**WHAT YOU HAVE TO DO**
Reproduce verbatim the lines below, everything from the line containing "country: Cuba" down to the line containing "country: Malaysia", both included.

**PROVIDED MATERIAL**
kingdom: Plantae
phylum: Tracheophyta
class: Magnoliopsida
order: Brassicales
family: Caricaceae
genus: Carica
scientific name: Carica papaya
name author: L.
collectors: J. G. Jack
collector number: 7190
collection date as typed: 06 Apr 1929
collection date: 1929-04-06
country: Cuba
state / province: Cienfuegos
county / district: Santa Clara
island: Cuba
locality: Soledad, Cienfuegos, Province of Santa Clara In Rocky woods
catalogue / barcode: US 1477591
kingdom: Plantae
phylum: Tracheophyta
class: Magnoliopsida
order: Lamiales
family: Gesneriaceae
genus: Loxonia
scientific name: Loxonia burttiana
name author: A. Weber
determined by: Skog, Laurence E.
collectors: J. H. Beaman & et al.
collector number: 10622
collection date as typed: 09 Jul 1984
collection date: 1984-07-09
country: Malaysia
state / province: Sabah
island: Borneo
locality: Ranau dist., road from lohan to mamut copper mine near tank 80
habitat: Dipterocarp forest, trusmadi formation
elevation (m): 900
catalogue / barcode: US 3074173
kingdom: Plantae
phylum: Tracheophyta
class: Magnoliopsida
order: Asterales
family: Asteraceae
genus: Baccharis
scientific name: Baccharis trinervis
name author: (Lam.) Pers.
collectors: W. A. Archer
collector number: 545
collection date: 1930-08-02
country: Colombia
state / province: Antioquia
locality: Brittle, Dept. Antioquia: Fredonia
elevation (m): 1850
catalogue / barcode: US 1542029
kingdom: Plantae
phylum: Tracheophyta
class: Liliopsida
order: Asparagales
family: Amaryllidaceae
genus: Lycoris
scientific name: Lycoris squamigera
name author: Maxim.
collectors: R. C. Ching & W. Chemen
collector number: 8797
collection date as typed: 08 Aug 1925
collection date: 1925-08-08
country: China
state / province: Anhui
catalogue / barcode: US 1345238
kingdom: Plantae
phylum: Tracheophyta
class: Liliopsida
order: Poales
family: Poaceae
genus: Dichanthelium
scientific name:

**RESULT**
country: Cuba
state / province: Cienfuegos
county / district: Santa Clara
island: Cuba
locality: Soledad, Cienfuegos, Province of Santa Clara In Rocky woods
catalogue / barcode: US 1477591
kingdom: Plantae
phylum: Tracheophyta
class: Magnoliopsida
order: Lamiales
family: Gesneriaceae
genus: Loxonia
scientific name: Loxonia burttiana
name author: A. Weber
determined by: Skog, Laurence E.
collectors: J. H. Beaman & et al.
collector number: 10622
collection date as typed: 09 Jul 1984
collection date: 1984-07-09
country: Malaysia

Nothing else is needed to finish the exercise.